# [Data extract]
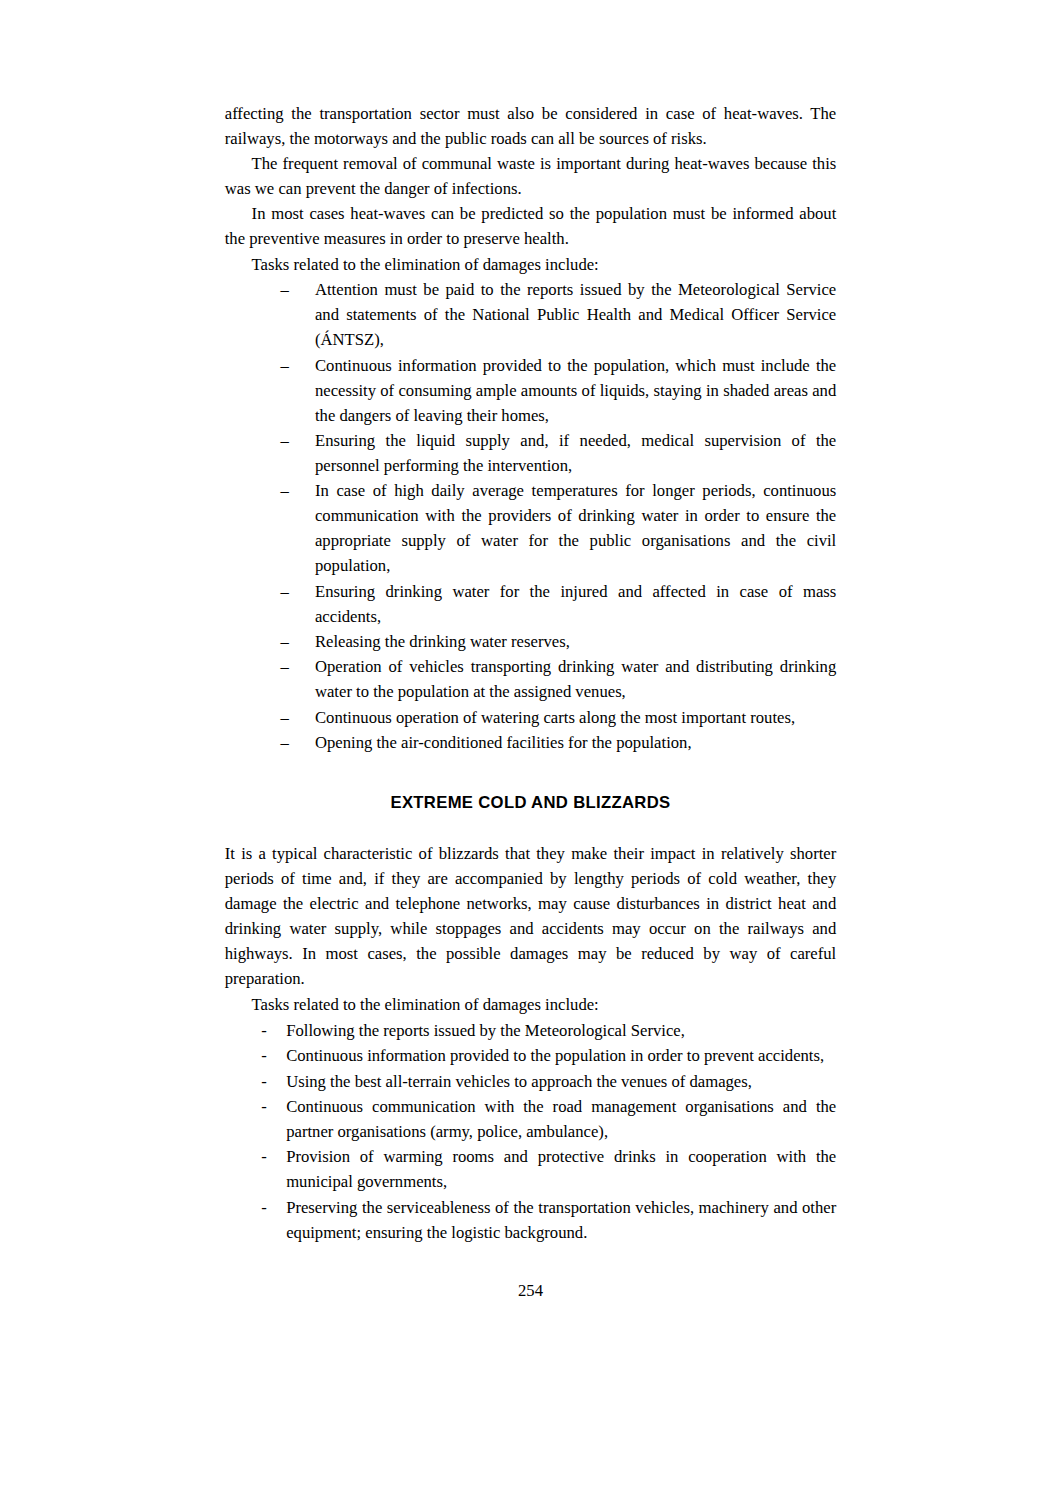affecting the transportation sector must also be considered in case of heat-waves. The railways, the motorways and the public roads can all be sources of risks.
The frequent removal of communal waste is important during heat-waves because this was we can prevent the danger of infections.
In most cases heat-waves can be predicted so the population must be informed about the preventive measures in order to preserve health.
Tasks related to the elimination of damages include:
Attention must be paid to the reports issued by the Meteorological Service and statements of the National Public Health and Medical Officer Service (ÁNTSZ),
Continuous information provided to the population, which must include the necessity of consuming ample amounts of liquids, staying in shaded areas and the dangers of leaving their homes,
Ensuring the liquid supply and, if needed, medical supervision of the personnel performing the intervention,
In case of high daily average temperatures for longer periods, continuous communication with the providers of drinking water in order to ensure the appropriate supply of water for the public organisations and the civil population,
Ensuring drinking water for the injured and affected in case of mass accidents,
Releasing the drinking water reserves,
Operation of vehicles transporting drinking water and distributing drinking water to the population at the assigned venues,
Continuous operation of watering carts along the most important routes,
Opening the air-conditioned facilities for the population,
EXTREME COLD AND BLIZZARDS
It is a typical characteristic of blizzards that they make their impact in relatively shorter periods of time and, if they are accompanied by lengthy periods of cold weather, they damage the electric and telephone networks, may cause disturbances in district heat and drinking water supply, while stoppages and accidents may occur on the railways and highways. In most cases, the possible damages may be reduced by way of careful preparation.
Tasks related to the elimination of damages include:
Following the reports issued by the Meteorological Service,
Continuous information provided to the population in order to prevent accidents,
Using the best all-terrain vehicles to approach the venues of damages,
Continuous communication with the road management organisations and the partner organisations (army, police, ambulance),
Provision of warming rooms and protective drinks in cooperation with the municipal governments,
Preserving the serviceableness of the transportation vehicles, machinery and other equipment; ensuring the logistic background.
254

# [Work required]
Using the entries shown above, reproduce verbatim the lines from the line bearing "Continuous operation of" to the line bearing "Following the reports", inclusive.

# [Exercise result]
Continuous operation of watering carts along the most important routes,
Opening the air-conditioned facilities for the population,
EXTREME COLD AND BLIZZARDS
It is a typical characteristic of blizzards that they make their impact in relatively shorter periods of time and, if they are accompanied by lengthy periods of cold weather, they damage the electric and telephone networks, may cause disturbances in district heat and drinking water supply, while stoppages and accidents may occur on the railways and highways. In most cases, the possible damages may be reduced by way of careful preparation.
Tasks related to the elimination of damages include:
Following the reports issued by the Meteorological Service,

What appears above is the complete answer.